Module is Direct Sum of Cyclic Modules

Question

Is every $R$-module the direct sum of cyclic submodules? It seems to me that the answer is yes, as for any $R$-module $M$ we have that $$ \bigoplus_{r\in M} Rr = M. $$

Containment in both directions is (seemingly) obvious.
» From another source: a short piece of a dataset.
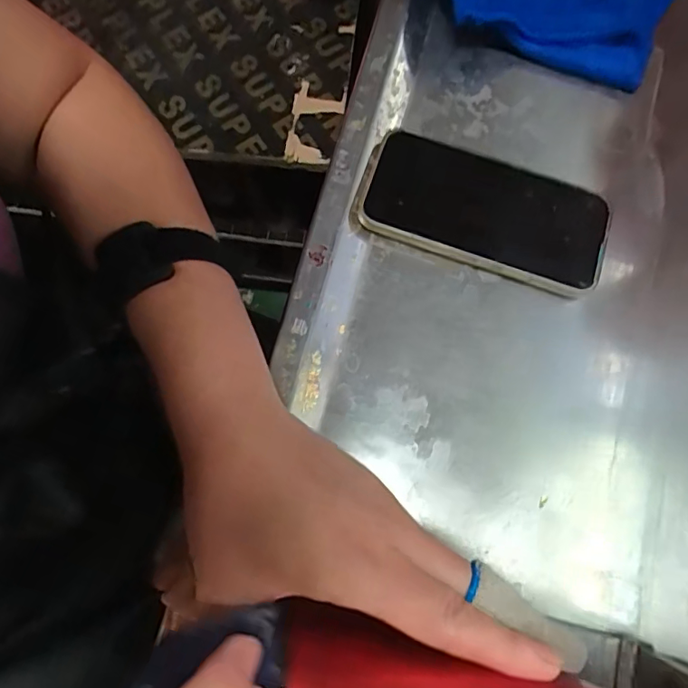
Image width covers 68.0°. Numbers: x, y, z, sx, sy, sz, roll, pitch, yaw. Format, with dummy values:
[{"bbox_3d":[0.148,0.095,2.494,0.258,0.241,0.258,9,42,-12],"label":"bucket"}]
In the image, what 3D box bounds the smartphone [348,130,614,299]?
[{"bbox_3d":[0.089,-0.088,0.325,0.157,0.016,0.073,19,76,5],"label":"smartphone"}]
Is this correct?

Answer 1

Let's look at $R = \Bbb Z/3\Bbb Z$ and $M = \Bbb Z/3\Bbb Z$, the simplest example (it's even finite!).

Well, $\displaystyle \bigoplus_{r \in M} Rr = (\Bbb Z/3\Bbb Z)0 \oplus (\Bbb Z/3\Bbb Z)1 \oplus (\Bbb Z/3\Bbb Z)2 = 0 \oplus (\Bbb Z/3\Bbb Z) \oplus (\Bbb Z/3\Bbb Z) = (\Bbb Z/3\Bbb Z)^2 = R^2$, but $M = R$!
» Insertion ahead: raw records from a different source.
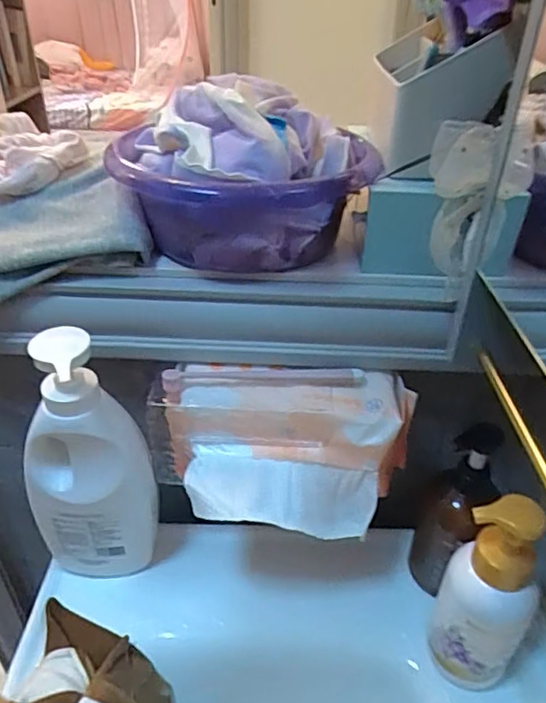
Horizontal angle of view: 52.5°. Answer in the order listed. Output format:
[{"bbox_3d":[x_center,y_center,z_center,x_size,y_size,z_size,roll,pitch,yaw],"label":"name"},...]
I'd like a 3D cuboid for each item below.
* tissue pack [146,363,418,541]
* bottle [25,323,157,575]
[{"bbox_3d":[0.008,0.093,0.517,0.249,0.103,0.133,2,36,0],"label":"tissue pack"},{"bbox_3d":[-0.171,0.113,0.520,0.098,0.277,0.067,13,38,16],"label":"bottle"}]

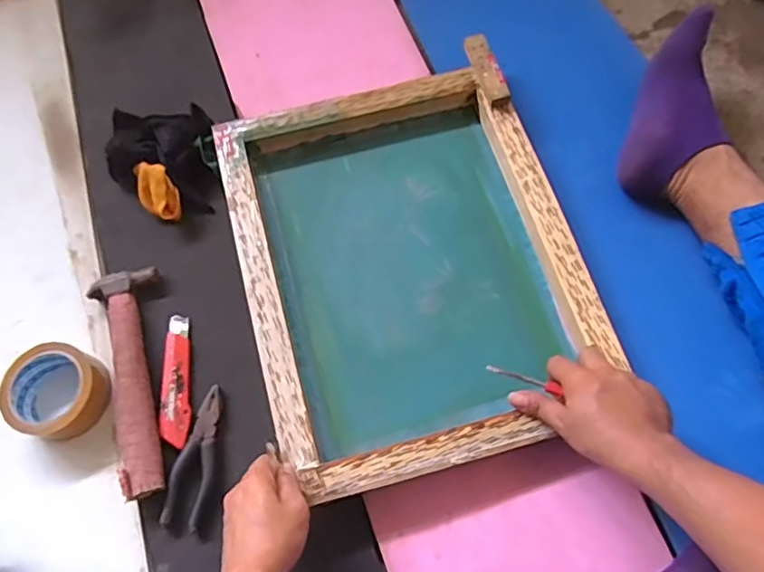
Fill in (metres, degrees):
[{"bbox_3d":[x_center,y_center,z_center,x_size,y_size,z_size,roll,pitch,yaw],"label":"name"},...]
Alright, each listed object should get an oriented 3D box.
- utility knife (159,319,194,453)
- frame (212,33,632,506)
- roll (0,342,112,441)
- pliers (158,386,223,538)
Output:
[{"bbox_3d":[-0.234,0.105,0.670,0.032,0.009,0.150,-7,67,0],"label":"utility knife"},{"bbox_3d":[0.027,-0.035,0.680,0.365,0.066,0.462,-15,69,-8],"label":"frame"},{"bbox_3d":[-0.365,0.115,0.653,0.099,0.054,0.098,-1,68,3],"label":"roll"},{"bbox_3d":[-0.200,0.182,0.634,0.039,0.011,0.146,8,68,6],"label":"pliers"}]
In fact, $\displaystyle \left| \bigoplus_{r \in M} Rr \right| = 3 \times 3 \ne 3 = |M|$.

Answer 2

Of course, the answer is NO (see Kenny's answer). However this question is very interesting and there is a class of rings for which the answer is YES (for a certain choice of generators $r$, not all $r\in M$ of course).

See I. S. Cohen and I. Kaplansky, Rings for which every module is a direct sum of cyclic modules, in Cambridge, Mass. and Chicago, Ill. Mathematische Zeitschrift, Band 54, Heft 2, S. 97--101 (1951).